Grindr Sells Stake to Chinese Company, Valued at $155m - cft
http://www.nytimes.com/2016/01/12/technology/grindr-sells-stake-to-chinese-company.html?ref=business
======
unfunco
It's worth noting that in China, including mainland China, homosexuality is
not seen as much of a taboo as it is in western cultures, whilst there are
many on here that live in liberal cities, much of the west is still
uncomfortable with the premise.

E.g. – The MP from my hometown (Glyn Davies:
[http://www.theyworkforyou.com/mp/24739/glyn_davies/montgomer...](http://www.theyworkforyou.com/mp/24739/glyn_davies/montgomeryshire))
has consistently voted against same-sex marriage, and many in the area where
I'm from would likely agree with his vote.

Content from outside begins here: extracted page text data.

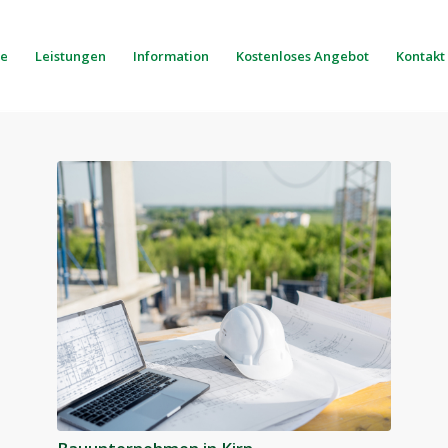
e
Leistungen
Information
Kostenloses Angebot
Kontakt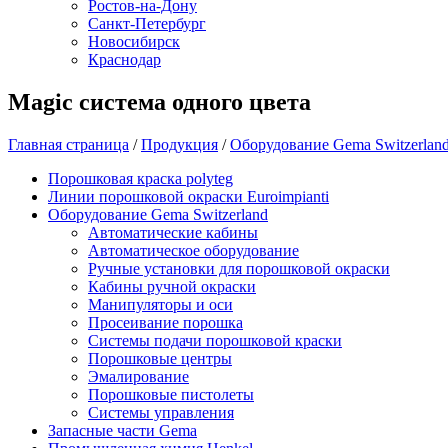
Ростов-на-Дону
Санкт-Петербург
Новосибирск
Краснодар
Magic система одного цвета
Главная страница
/
Продукция
/
Оборудование Gema Switzerlan
Порошковая краска polyteg
Линии порошковой окраски Euroimpianti
Оборудование Gema Switzerland
Автоматические кабины
Автоматическое оборудование
Ручные установки для порошковой окраски
Кабины ручной окраски
Манипуляторы и оси
Просеивание порошка
Системы подачи порошковой краски
Порошковые центры
Эмалирование
Порошковые пистолеты
Системы управления
Запасные части Gema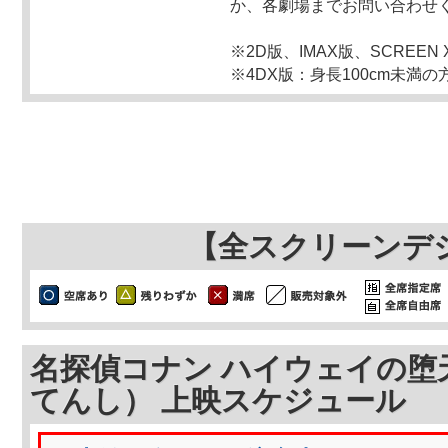
か、各劇場までお問い合わせ
※2D版、IMAX版、SCREE
※4DX版：身長100cm未満
【全スクリーンデ
名探偵コナン ハイウェイの堕
てんし） 上映スケジュール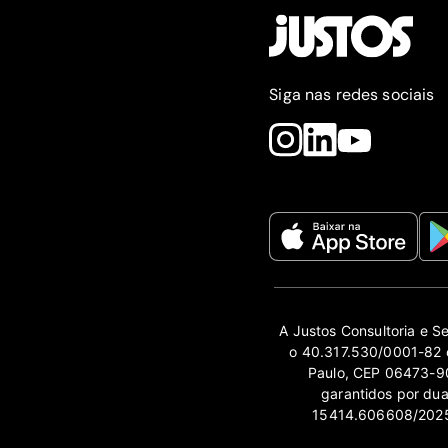
Siga nas redes sociais
A Justos Consultoria e S
o 40.317.530/0001-82 e
Paulo, CEP 06473-90
garantidos por du
15414.606608/2025-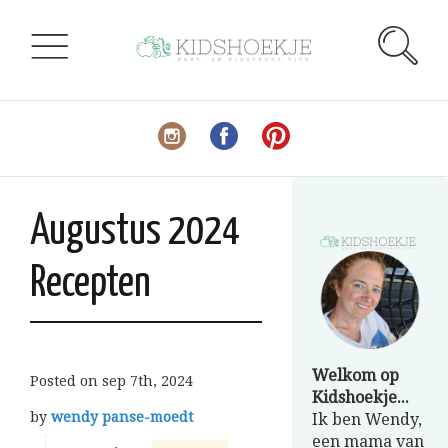
Augustus 2024
Recepten
Welkom op
Posted on
sep 7th, 2024
Kidshoekje...
by
wendy panse-moedt
Ik ben Wendy,
een mama van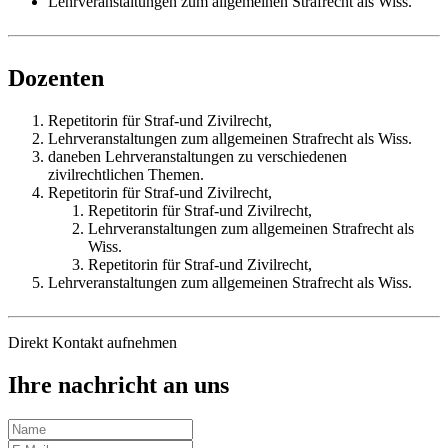
Lehrveranstaltungen zum allgemeinen Strafrecht als Wiss.
Dozenten
Repetitorin für Straf-und Zivilrecht,
Lehrveranstaltungen zum allgemeinen Strafrecht als Wiss.
daneben Lehrveranstaltungen zu verschiedenen
zivilrechtlichen Themen.
Repetitorin für Straf-und Zivilrecht,
Repetitorin für Straf-und Zivilrecht,
Lehrveranstaltungen zum allgemeinen Strafrecht als
Wiss.
Repetitorin für Straf-und Zivilrecht,
Lehrveranstaltungen zum allgemeinen Strafrecht als Wiss.
Direkt Kontakt aufnehmen
Ihre nachricht an uns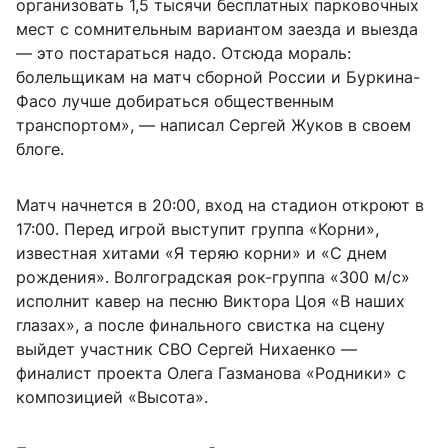
организовать 1,5 тысячи бесплатных парковочных
мест с сомнительным вариантом заезда и выезда
— это постараться надо. Отсюда мораль:
болельщикам на матч сборной России и Буркина-
Фасо лучше добираться общественным
транспортом», — написал Сергей Жуков в своем
блоге.
Матч начнется в 20:00, вход на стадион откроют в
17:00. Перед игрой выступит группа «Корни»,
известная хитами «Я теряю корни» и «С днем
рождения». Волгоградская рок-группа «300 м/с»
исполнит кавер на песню Виктора Цоя «В наших
глазах», а после финального свистка на сцену
выйдет участник СВО Сергей Нихаенко —
финалист проекта Олега Газманова «Родники» с
композицией «Высота».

It's strange to think that in China, of all places (because of what we read
about censorship, and other conditions) would have a more understanding
attitude towards something that on our side of the planet is still seen as
undesirable by a probable majority. There aren't many western corporations
that would have gambled on the purchase of Grindr, and not because it can't be
profitable, but because of how it could be interpreted by shareholders and
society at large.

I don't have the measurements, and the valuations of Tinder are generally
outlandish, but it would be interesting to compare their valuations based on
membership numbers, purely to see which orientation (based on the mean) the
Chinese market values more highly in this industry.